Arnaud Régnier-Loilier
répond à nos questions à l’occasion de la parution de l’ouvrage « Parcours de familles », aux Éditions de l’Ined
Ce livre est le résultat de l’enquête Étude des relations familiales et intergénérationnelles (Érfi) conduite en trois temps, entre 2005 et 2011, et qui a donné lieu à un premier ouvrage en 2009, « Portraits de famille ». Arnaud Régnier-Loilier, chercheur à l’Ined et membre de l’unité de recherche « Fécondité, famille, sexualité », est spécialisé dans les comportements conjugaux et familiaux.
(Entretien réalisé en mars 2016)
Quel était l’objectif de l’enquête dont les résultats sont développés dans cette publication ?
L’enquête Étude des relations familiales et intergénérationnelles (Érfi, Ined-Insee, 2005-2011) est centrée sur la dynamique de construction de la famille.
Érfi est la déclinaison française de l’enquête Generations and Gender Survey (GGS) réalisée dans une vingtaine de pays, d’Europe principalement. L’objectif central du projet Génération et genre est de mieux appréhender les évolutions démographiques récentes communes à de nombreux pays (comme la baisse de la fécondité, la diversification des formes d’union, la complexification des parcours conjugaux, l’allongement de l’espérance de vie) et les enjeux qu’elles soulèvent (comme la diversité des formes familiales, les solidarités entre générations ou encore l’évolution du rôle des femmes et des hommes dans la société).
Pour répondre à ces objectifs, l’enquête a consisté à interroger des femmes et des hommes de 18 à 79 ans, et à les suivre pendant 6 ans.
Les personnes interrogées l’ont été à trois reprises, sur une période de six ans. Que cela a-t-il apporté à l’enquête ?
L’ouvrage collectif Portraits de familles paru en 2009 portait sur la première vague d’enquête (2005). Il proposait un état des lieux, telle une photographie instantanée, de la famille, des situations conjugales, de l’organisation domestique, du passage à l’âge adulte ou encore des relations entre générations.
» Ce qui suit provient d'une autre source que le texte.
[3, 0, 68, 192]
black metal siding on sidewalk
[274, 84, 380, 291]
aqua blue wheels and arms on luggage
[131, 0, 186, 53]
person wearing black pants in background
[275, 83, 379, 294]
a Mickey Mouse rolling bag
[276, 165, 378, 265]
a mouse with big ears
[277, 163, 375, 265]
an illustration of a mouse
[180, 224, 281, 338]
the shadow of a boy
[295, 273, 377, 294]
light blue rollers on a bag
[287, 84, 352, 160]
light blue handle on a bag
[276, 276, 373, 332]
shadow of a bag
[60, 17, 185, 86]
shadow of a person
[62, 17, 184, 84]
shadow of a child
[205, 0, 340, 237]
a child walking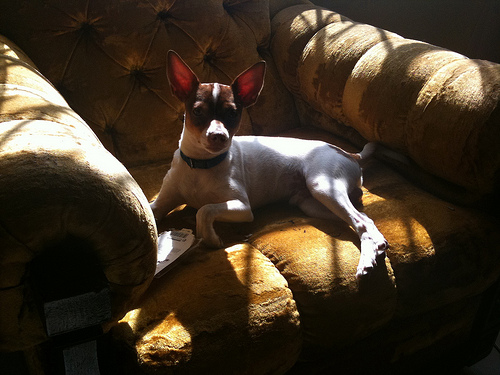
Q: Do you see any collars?
A: Yes, there is a collar.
Par exemple, il ressortait que l’organisation domestique au sein des premières unions était plus inégalitaire que dans le cadre des deuxièmes unions ou « remises en couple ».
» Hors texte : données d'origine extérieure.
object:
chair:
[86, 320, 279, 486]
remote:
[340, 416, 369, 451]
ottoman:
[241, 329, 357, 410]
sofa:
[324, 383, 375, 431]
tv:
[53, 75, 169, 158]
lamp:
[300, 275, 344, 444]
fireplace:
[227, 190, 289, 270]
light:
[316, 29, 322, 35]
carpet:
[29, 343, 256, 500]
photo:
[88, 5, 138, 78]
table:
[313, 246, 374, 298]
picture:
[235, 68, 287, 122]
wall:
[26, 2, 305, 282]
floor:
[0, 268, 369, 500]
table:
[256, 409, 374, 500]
L’interrogation successive des mêmes personnes, dont les résultats sont présentés dans Parcours de familles, permet d’appréhender les comportements familiaux et de fécondité comme des processus qui interagissent entre eux et en lien avec d’autres éléments du parcours de vie des personnes. Il s’agit, d’une part, d’étudier la manière dont les comportements démographiques se déterminent au niveau individuel et, d’autre part, d’évaluer certaines de leurs conséquences.
Y a-t-il un ou des événements clés qui marquent le parcours des personnes interrogées ?
Dans une dimension prospective, la confrontation des projets exprimés (le souhait d’avoir un enfant, par exemple) avec leur réalisation dans les années qui suivent (avoir eu ou non un enfant), mise en regard avec les parcours individuels (professionnel, conjugaux, par exemple), permet de mieux comprendre les comportements et de repérer certains obstacles qui peuvent contrarier les projets. On observe par exemple que le fait d’avoir vécu une période de chômage retarde l’arrivée du premier enfant.
L’enquête permet en outre de mettre en avant certains changements qui accompagnent les événements familiaux. La naissance d’un enfant a par exemple des conséquences sur l’organisation domestique et sur l’activité professionnelle, en particulier pour les femmes. L’arrivée d’un enfant active en outre l’entraide intergénérationnelle, les parents venant parfois en soutien pour la garde de leurs petits-enfants ou la réalisation de tâches domestiques.
L’enquête montre également comment le passage à la retraite est empreint d’incertitudes et bousculé par l’évolution rapide des dispositifs, certaines personnes anticipant leur départ tandis que d’autres le retardent.
La publication de cet ouvrage marque-t-elle la fin du projet ?
L’enquête Érfi a été réalisée entre 2005 et 2011. Les temps de la recherche sont longs et la publication de cet ouvrage n’est qu’une première étape dans le « parcours de vie » de l’enquête. De nombreux prolongements sont attendus. En premier lieu, bien d’autres études vont être conduites à partir d’Érfi, de par la richesse du questionnaire. Des pans entiers de l’enquête restent en effet à explorer. En second lieu, l’enquête s’inscrit dans un programme international et des comparaisons avec d’autres pays vont être menées. Cela permettra de prendre en compte une dimension supplémentaire dans l’étude des dynamiques familiales : celle des contextes nationaux et des politiques publiques.